Türkiye’yi ve özellikle de İzmir’i günlerdir etkisi altına alan orman yangınları herkesi derinden üzdü. Milliyetçi Hareket Partisi 25’inci Dönem İzmir Milletvekili ve İş insanı Murat Koç, Türkiye’nin birçok noktasında çıkan orman yangınları için iktidara ve muhalefete seslendi. Yaşanan afetlerin bir an evvel son bulması için elbirliği ve dayanışmayla hareket edilmesi gerektiğine vurgu yapan Koç, “Yeşil vatanımızın yanmasından dolayı milletçe üzüntü içindeyiz. Bütün sağduyulu, vatansever insanlarımıza geçmiş olsun diliyorum” dedi.
“ORMANLAR BİTTİĞİ ZAMAN MI TEDBİR ALINACAK?”
Koç, “Yaz ayları gelince yine makul kaderimizi yaşamaya başladık, Türkiye genelinde ve özellikle de Ege’de turizm bölgelerinde yangınlar başladı. ‘Su akar Türk bakar’ derler ya bunun yanına ‘ormanlar yanar Türk bakar’ sözünü de eklemek gerekiyor. Her yaz ormanlarımızın yanması bizim kaderimiz mi, ormanlarımızın yanma sebeplerinin bir kanaldan olduğunu ne zaman kabulleneceğiz. Ne zaman tedbir alacağız! Siyasi partiler neden olağanüstü bu gündemle mecliste toplanmıyor? Her siyasi parti kendilerine ait orman yangınlarını önlemek adına fikirlerini beyan edip, bir an önce çalışma yaparak önleyici tedbirler almıyor? Bu tedbirler ormanlar bittiği zaman mı alınacak!” diye sordu.

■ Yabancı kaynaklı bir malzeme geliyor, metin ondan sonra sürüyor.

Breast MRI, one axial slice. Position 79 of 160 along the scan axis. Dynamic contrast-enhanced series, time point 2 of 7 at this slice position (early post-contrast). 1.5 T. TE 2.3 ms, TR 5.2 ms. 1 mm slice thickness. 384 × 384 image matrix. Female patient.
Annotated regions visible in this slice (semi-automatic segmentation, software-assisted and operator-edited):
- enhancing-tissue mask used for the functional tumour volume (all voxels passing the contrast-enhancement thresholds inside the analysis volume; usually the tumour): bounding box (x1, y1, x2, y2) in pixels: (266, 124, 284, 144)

“KÖYLÜLERİ ORMANLARIYLA BULUŞTURMALIYIZ”
Koç şunları kaydetti:
Ormanlarımızı kontrol altına almak, korumak, geliştirmek için orman köylüleriyle ormanlarımızın buluşmasını sağlamalıyız. Orman köylülerinin ormanlarına sahip çıkması sağlanmalı. Ormandan bir kozalak dahi çıkarsanız suçlu oluyorsunuz! Bu ormanları kim temizleyecek? Kurumuş dal ve odunların toplanması, budanması gereken ağaçların budanması orman köylüleri ve korucuların birlikte hareketiyle ve Orman Bölge Müdürlüklerinin koordinasyonunda yapılmalı, köylünün geçimini de ormandan sağlayacağı bir sistem oturtulmalı. Ormanlarda bir ticaret alanı oluşturulmalı ve ormana yararı olmayan kurumuş odunlar, kozalaklar toplanarak, köylülerin de gelir elde edilmesi sağlanmalı.
“YURTDIŞINDA ÖRNEKLERİNİ İNCELEDİM”
Ben yurtdışında birçok ormanı inceledim, orman görevlileri sırtlarına taktıkları su tulumbalarıyla bir halka oluşturuyorlar. Ormanın içinde kurumuş otu, çöpü bir alanda topluyorlar, bu otlar yakılarak aynı anda söndürülüyor, külünü de iyice suluyorlar ve alanı temizliyorlar. Bizde kuruyan dal, ağaçtan dökülen kozalak ormanda kalıyor ve ormanların yanmasına, yangının yayılmasına sebep oluyor. Bunların tamamının temizlenmesi lazım. Yurtdışında orman içleri bizim parklarımız daha temiz. Orman müdürlükleri, belediyeler ve orman köylülerinin koordinasyonu sağlanmalı. Kurumuş ağaçlar kesilerek işlenmeli, değerlendirilmeli, köylülere gelir kapısı olmalı.
“BELEDİYELER ORMAN BAKIMLARININ DIŞINDA KALMAMALI”
Orman kanununa göre; vatandaşımız ormandan bir kozalak çıkardı diye arabası bağlanırken, ormanlarımızın bu kadar yanmasına nasıl seyirci kalınıyor. Belediye, devlet ve yerel halk yani köylülerimizin gücü birleşmeli. Bütün ormanlık alanlarımız dronlarla anlık takip edilmeli. Belediyeler orman bakımlarının dışında kalmamalı. Ormanlarımızın bakımı, korunması, geliştirilmesi yerel halkımızla birlikte yapılmalı, orman bölgelerine dışarıdan insanlar getirilmemeli.